### HOW TO COMPLETE THIS TASK
Without including any pictures, return the records below exactly as written.

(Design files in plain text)
━━━━━━━━━━━━━━━━━━━━━━━━━━━━━━

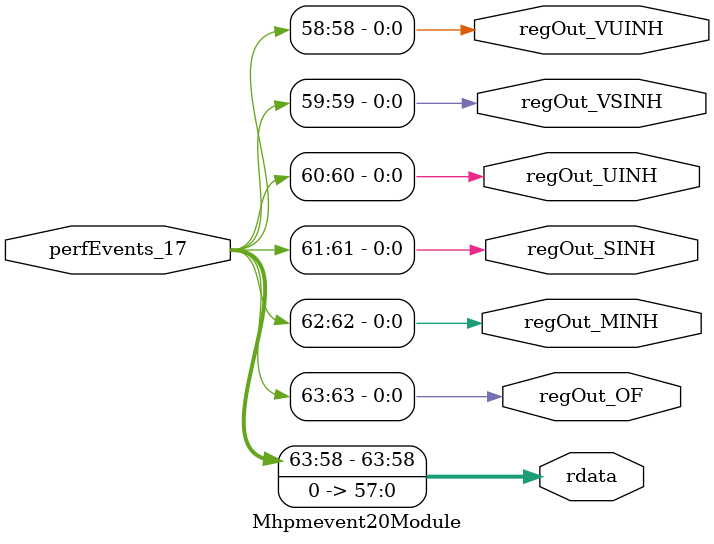
<source format=v>
module Mhpmevent20Module(
  output [63:0] rdata,
  output        regOut_OF,
  output        regOut_MINH,
  output        regOut_SINH,
  output        regOut_UINH,
  output        regOut_VSINH,
  output        regOut_VUINH,
  input  [63:0] perfEvents_17
);

  assign rdata = {perfEvents_17[63:58], 58'h0};
  assign regOut_OF = perfEvents_17[63];
  assign regOut_MINH = perfEvents_17[62];
  assign regOut_SINH = perfEvents_17[61];
  assign regOut_UINH = perfEvents_17[60];
  assign regOut_VSINH = perfEvents_17[59];
  assign regOut_VUINH = perfEvents_17[58];
endmodule


</source>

━━━━━━━━━━━━━━━━━━━━━━━━━━━━━━

### RESULT OF THE EXERCISE
<source format=v>
module Mhpmevent20Module(
  output [63:0] rdata,
  output        regOut_OF,
  output        regOut_MINH,
  output        regOut_SINH,
  output        regOut_UINH,
  output        regOut_VSINH,
  output        regOut_VUINH,
  input  [63:0] perfEvents_17
);

  assign rdata = {perfEvents_17[63:58], 58'h0};
  assign regOut_OF = perfEvents_17[63];
  assign regOut_MINH = perfEvents_17[62];
  assign regOut_SINH = perfEvents_17[61];
  assign regOut_UINH = perfEvents_17[60];
  assign regOut_VSINH = perfEvents_17[59];
  assign regOut_VUINH = perfEvents_17[58];
endmodule


</source>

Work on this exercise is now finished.